◆ Directions:
**1.** According to the festival review, which author wrote the novel that Wise Blood is based on?
**2.** Quote the festival review word for word, starting with "The film unfolds" and going on through "the Z-movie industry.".

◆ Selection:
* start *
The film unfolds with a prolixity of riveting dialogue, and it stays always
an inch ahead in intelligence of the television problem-play format whose
visual style it often recalls. America is usually
represented at Edinburgh by the delirious fringe of the Z-movie industry.
There were representations from that quarter at this festival: Dusty Nelson's
Effects, an inchoate,
catchpenny horror film about snuff movies, and Allan Arkush's
Rock 'n' Roll High School,
which slips so often that putting it out to pasture would be a
kindness to filmgoers of all schools. In another class of
filmmaking altogether was a veteran's masterpiece: John Huston's Wise
Blood. Huston's tale of charlatanism and religious huckstering Down South
boasts some of the hothouse nuttiness of a Corman
movie, but with much more wit and intelligence. Based on a Flannery O'Connor
novel, its story of a young man preaching his increasingly weird and fanatic
brand of mystical atheism
in
a southern town – "the church of Jesus Christ without Jesus Christ"
– has an eerie poetry Huston hasn't equaled since The
Treasure of the Sierra Madre.
The
film also offers a cunning parable on the classic American collision between
salesmanship and spiritual values. German director Rosa von Praunheim has lent his special
talents as today's most baroque movie reporter to three films flaunting
themselves on the festival's screens – Death
Magazine or How To Become a
Flowerpot, Tally Brown
New York, and Army of Lovers or Revolt of the Perverts. For
shocks and laughs and learning, the pick of the bunch was Army of Lovers. It
is the flip side of the gay documentary Word Is Out (shown last year
at Edinburgh), and it features such inimitable, possibly unshowable,
vignettes as von Praunheim teaching a class of
Californian film students about gay sex. Von Praunheim struck upon the idea
of having the class make a film of him participating with another man in
homosexual sex activities. ("It left my students speechless," says von Praunheim's voiceover
commentary, in the deadpan understatement of the year.) The film juxtaposes
these stray moments of sexual mayhem and throwaway banter with genuinely fascinating
footage of gay groups in talk and in action (demonstrations and rallies), and
in its cheerful affirmativeness it restores some long-lost credibility to
that much-bandied word "gay." Brian De Palma's new
film, Home Movies, a
maverick venture which he made in collaboration with students at Sarah
Lawrence College, is a hit-and-miss, weirdly invertebrate comedy that plays
"Soap"-like variations on the theme of the disaster-prone nuclear
family (the Westchester syndrome). The film boasts lively direction and a
handful of funny character sketches: Vincent Gardenia as the huffy father; Gerrit Graham as the elder son, a fanatic youth leader
teaching his college students "Spartanetics"
* end *
◆ Excerpted records:
* start *
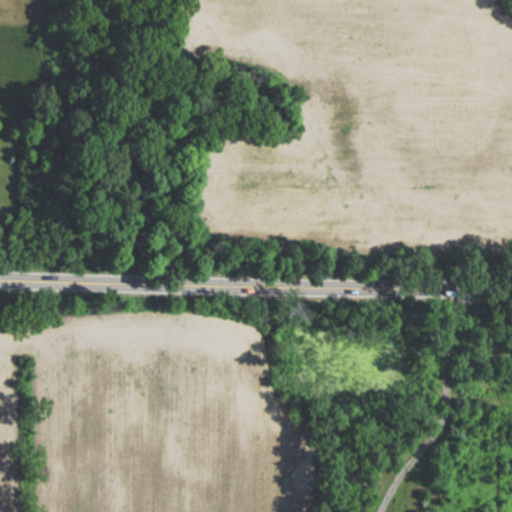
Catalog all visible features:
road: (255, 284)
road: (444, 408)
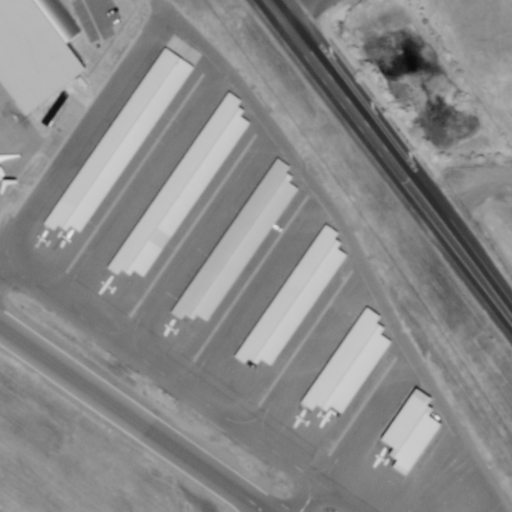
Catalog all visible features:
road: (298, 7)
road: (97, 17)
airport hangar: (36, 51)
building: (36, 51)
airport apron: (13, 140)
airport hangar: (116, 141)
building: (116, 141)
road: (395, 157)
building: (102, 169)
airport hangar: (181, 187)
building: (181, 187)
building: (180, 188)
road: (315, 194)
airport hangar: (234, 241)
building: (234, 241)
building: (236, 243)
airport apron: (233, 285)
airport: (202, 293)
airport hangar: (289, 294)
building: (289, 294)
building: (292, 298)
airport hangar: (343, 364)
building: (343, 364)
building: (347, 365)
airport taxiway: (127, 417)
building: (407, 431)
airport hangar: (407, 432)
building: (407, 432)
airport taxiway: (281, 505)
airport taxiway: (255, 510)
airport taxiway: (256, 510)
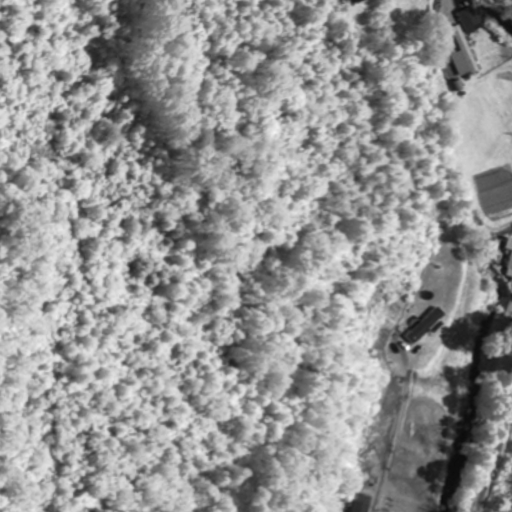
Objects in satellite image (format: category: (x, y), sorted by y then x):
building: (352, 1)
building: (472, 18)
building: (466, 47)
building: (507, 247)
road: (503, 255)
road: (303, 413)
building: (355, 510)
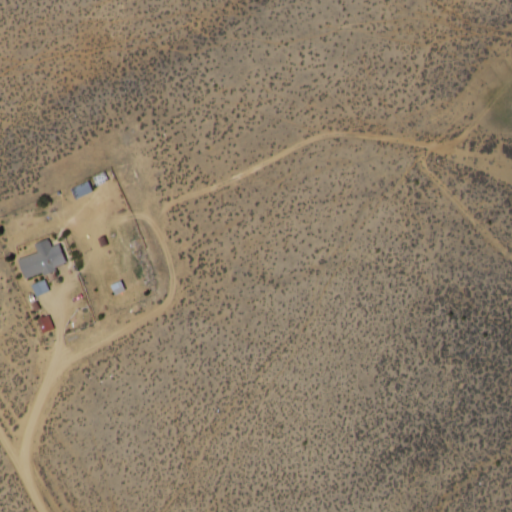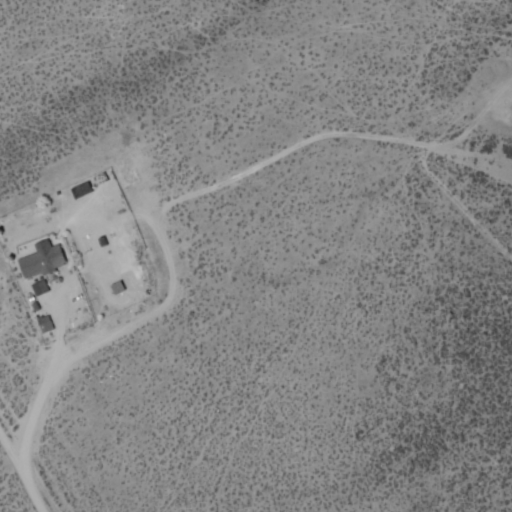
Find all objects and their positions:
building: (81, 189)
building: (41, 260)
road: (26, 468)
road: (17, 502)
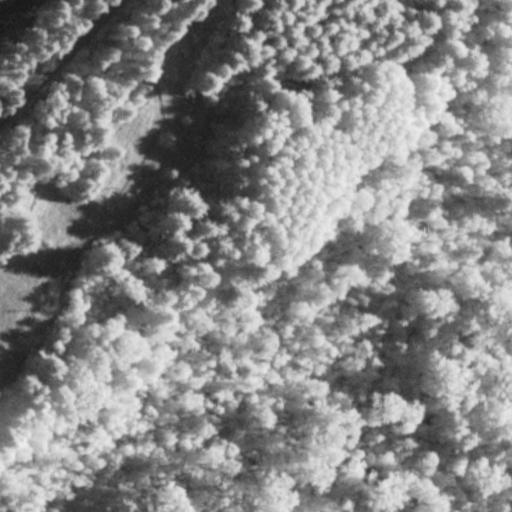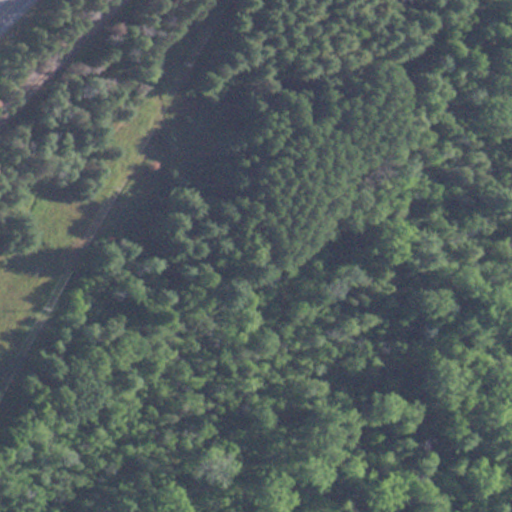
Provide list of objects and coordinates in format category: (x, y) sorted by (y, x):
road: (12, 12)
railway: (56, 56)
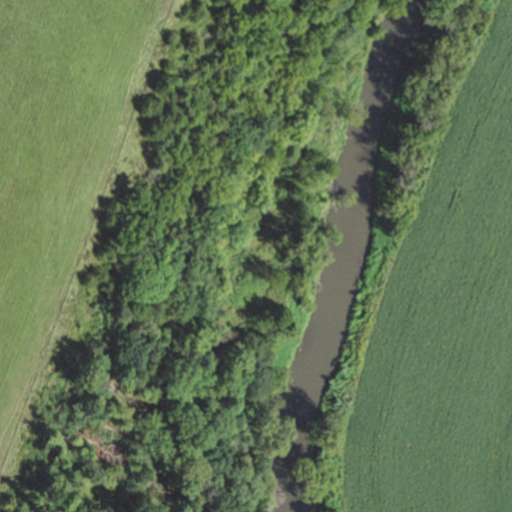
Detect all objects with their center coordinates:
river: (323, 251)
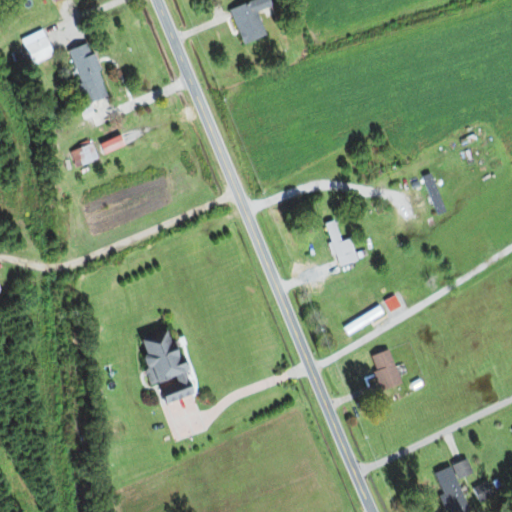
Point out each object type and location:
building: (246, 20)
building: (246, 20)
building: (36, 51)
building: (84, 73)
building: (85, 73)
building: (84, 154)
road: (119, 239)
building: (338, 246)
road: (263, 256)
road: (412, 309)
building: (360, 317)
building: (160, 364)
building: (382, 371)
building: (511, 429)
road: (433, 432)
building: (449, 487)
* end *
* start *
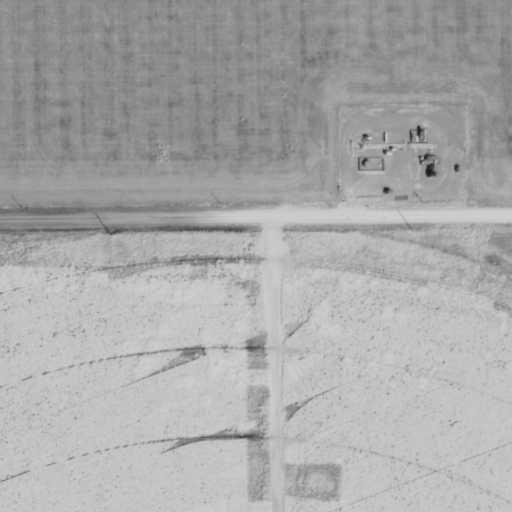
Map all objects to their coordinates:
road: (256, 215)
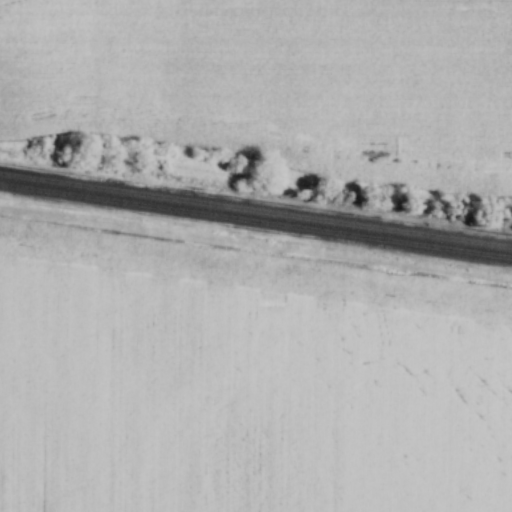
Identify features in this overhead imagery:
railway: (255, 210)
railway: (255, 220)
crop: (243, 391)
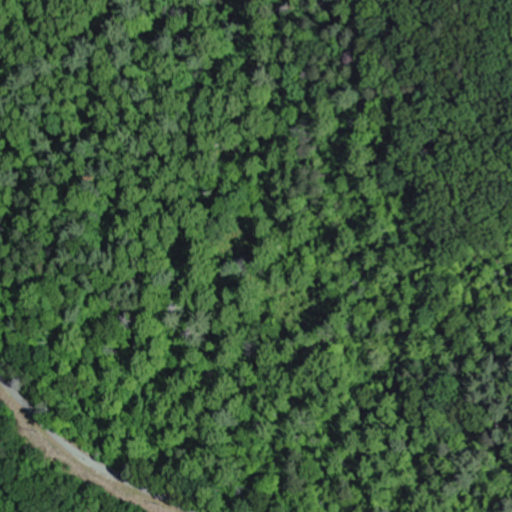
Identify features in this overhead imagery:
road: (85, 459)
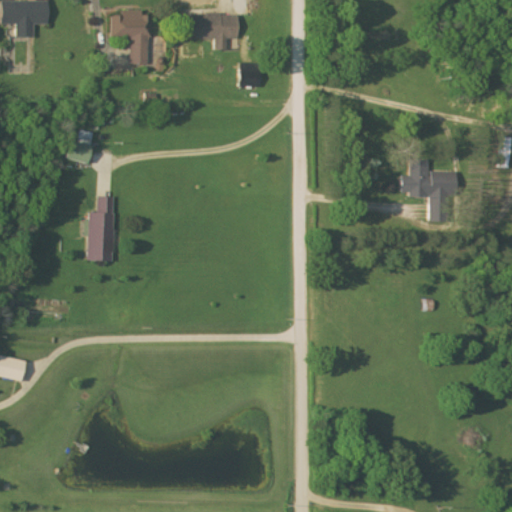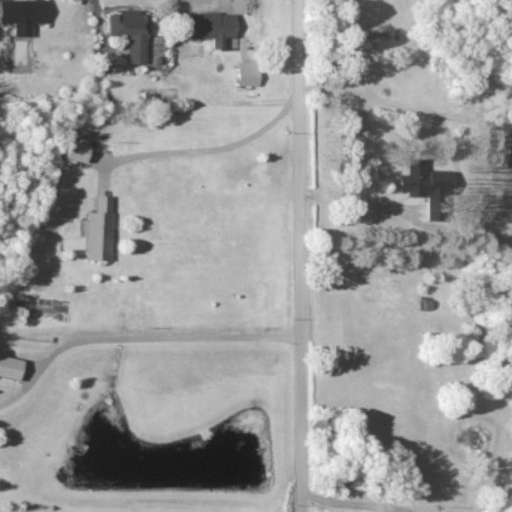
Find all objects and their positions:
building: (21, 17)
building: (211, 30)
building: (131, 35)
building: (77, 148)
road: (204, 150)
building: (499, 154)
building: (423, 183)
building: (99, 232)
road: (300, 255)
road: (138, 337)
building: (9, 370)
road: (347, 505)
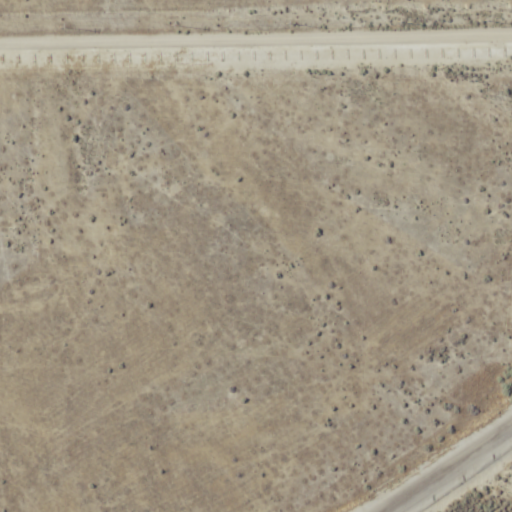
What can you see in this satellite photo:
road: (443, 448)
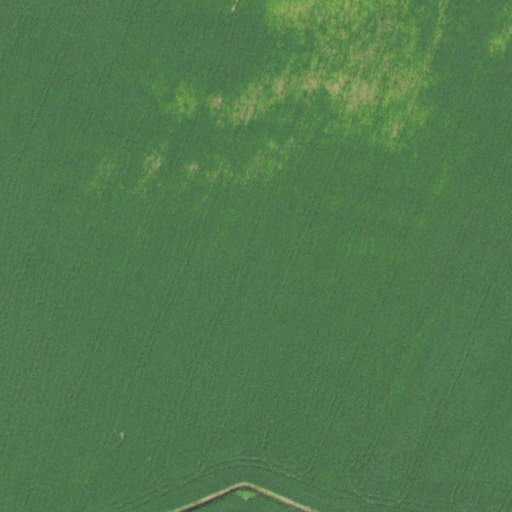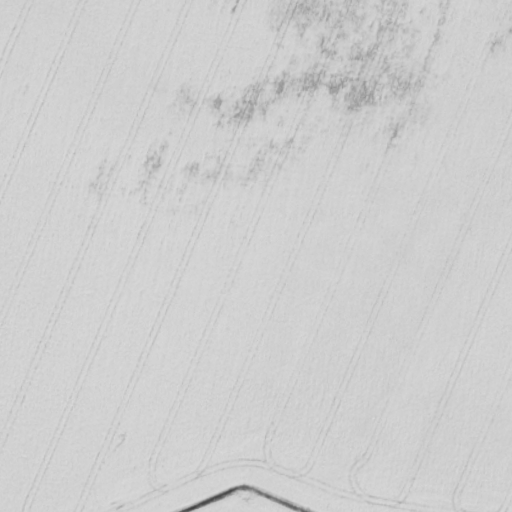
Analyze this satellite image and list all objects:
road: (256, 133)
* end *
* start *
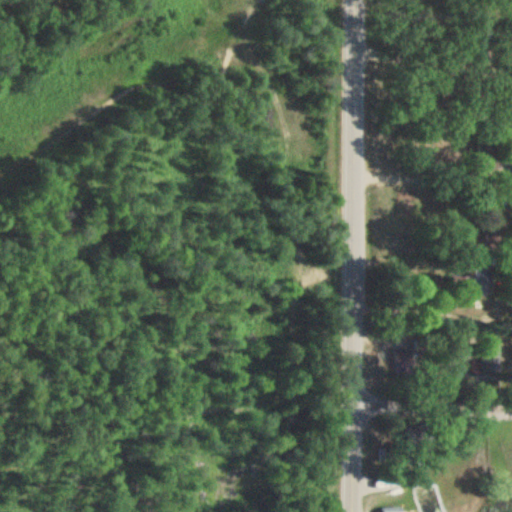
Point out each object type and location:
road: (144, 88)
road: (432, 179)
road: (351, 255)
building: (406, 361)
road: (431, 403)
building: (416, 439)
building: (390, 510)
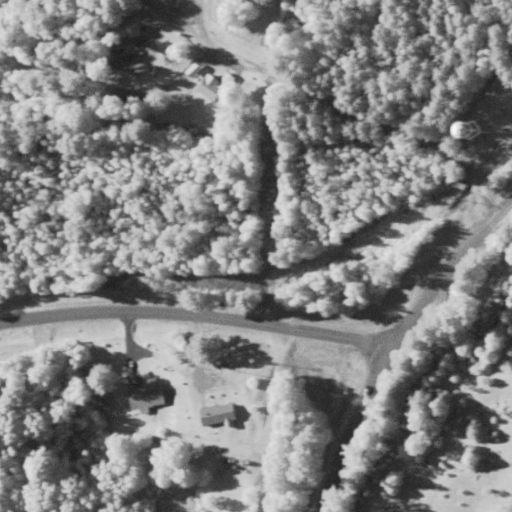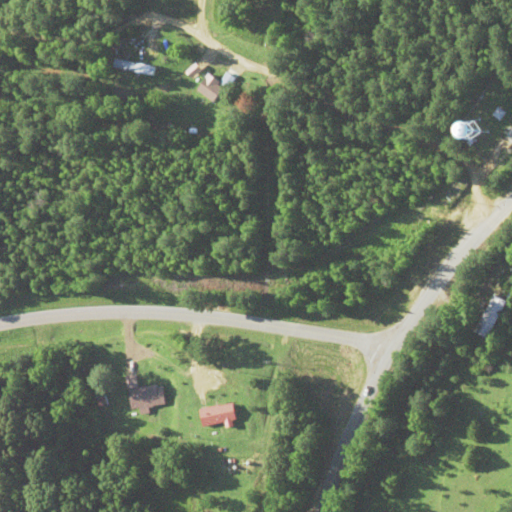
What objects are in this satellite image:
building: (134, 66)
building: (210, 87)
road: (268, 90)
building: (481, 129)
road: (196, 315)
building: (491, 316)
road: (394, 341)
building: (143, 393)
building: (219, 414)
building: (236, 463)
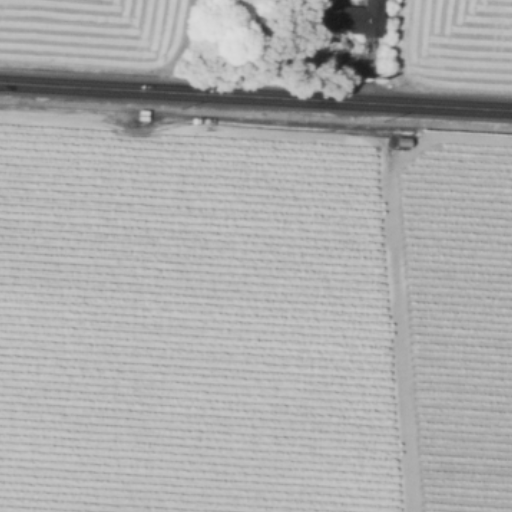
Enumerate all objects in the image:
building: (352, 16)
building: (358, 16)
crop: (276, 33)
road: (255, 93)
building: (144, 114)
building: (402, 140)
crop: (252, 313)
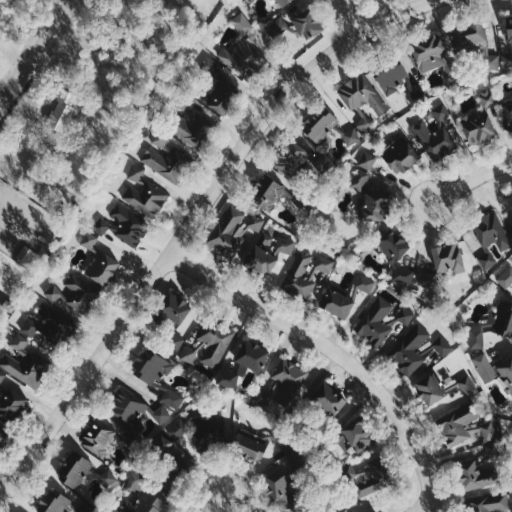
* end *
◆ Task-by-task answers:
**1.** Flannery O'Connor

**2.**
The film unfolds with a prolixity of riveting dialogue, and it stays always
an inch ahead in intelligence of the television problem-play format whose
visual style it often recalls. America is usually
represented at Edinburgh by the delirious fringe of the Z-movie industry.